REQUIRED ACTION - Which lines in the records below mention the word "Works"? Copy each one out.

MATERIAL PROVIDED: Begin

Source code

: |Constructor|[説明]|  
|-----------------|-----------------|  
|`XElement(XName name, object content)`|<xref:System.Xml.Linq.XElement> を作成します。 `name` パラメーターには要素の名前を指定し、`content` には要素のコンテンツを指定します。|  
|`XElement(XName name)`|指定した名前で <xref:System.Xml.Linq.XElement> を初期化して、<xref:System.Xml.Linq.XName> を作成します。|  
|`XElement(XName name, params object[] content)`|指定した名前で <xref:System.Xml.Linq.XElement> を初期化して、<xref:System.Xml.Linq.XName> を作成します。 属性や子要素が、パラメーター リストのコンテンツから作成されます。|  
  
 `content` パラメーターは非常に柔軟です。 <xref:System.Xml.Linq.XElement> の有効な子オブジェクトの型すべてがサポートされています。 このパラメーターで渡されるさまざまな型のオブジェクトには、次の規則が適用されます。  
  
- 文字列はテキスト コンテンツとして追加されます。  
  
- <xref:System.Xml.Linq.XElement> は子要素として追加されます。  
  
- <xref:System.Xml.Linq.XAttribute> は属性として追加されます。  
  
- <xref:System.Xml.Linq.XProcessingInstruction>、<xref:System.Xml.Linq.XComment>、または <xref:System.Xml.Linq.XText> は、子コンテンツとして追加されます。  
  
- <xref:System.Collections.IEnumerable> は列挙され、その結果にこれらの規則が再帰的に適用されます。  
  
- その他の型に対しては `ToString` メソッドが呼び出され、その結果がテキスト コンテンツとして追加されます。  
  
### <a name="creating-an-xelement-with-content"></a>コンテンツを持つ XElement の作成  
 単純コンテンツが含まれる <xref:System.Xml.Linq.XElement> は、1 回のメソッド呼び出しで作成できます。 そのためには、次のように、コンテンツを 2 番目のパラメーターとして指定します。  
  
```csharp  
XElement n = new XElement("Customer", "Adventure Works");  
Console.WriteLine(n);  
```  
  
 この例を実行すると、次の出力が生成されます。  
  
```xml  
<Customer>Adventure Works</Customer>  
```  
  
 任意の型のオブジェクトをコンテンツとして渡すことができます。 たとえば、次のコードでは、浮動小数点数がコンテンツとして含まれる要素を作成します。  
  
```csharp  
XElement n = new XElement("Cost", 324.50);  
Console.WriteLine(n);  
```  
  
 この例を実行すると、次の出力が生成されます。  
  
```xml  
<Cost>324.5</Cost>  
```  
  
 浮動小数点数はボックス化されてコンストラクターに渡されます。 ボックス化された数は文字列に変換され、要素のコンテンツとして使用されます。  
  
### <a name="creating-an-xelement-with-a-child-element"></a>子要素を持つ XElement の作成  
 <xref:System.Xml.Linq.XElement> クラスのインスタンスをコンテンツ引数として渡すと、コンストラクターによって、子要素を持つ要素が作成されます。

MATERIAL PROVIDED: End

SOLVED PROBLEM -
XElement n = new XElement("Customer", "Adventure Works");  
<Customer>Adventure Works</Customer>  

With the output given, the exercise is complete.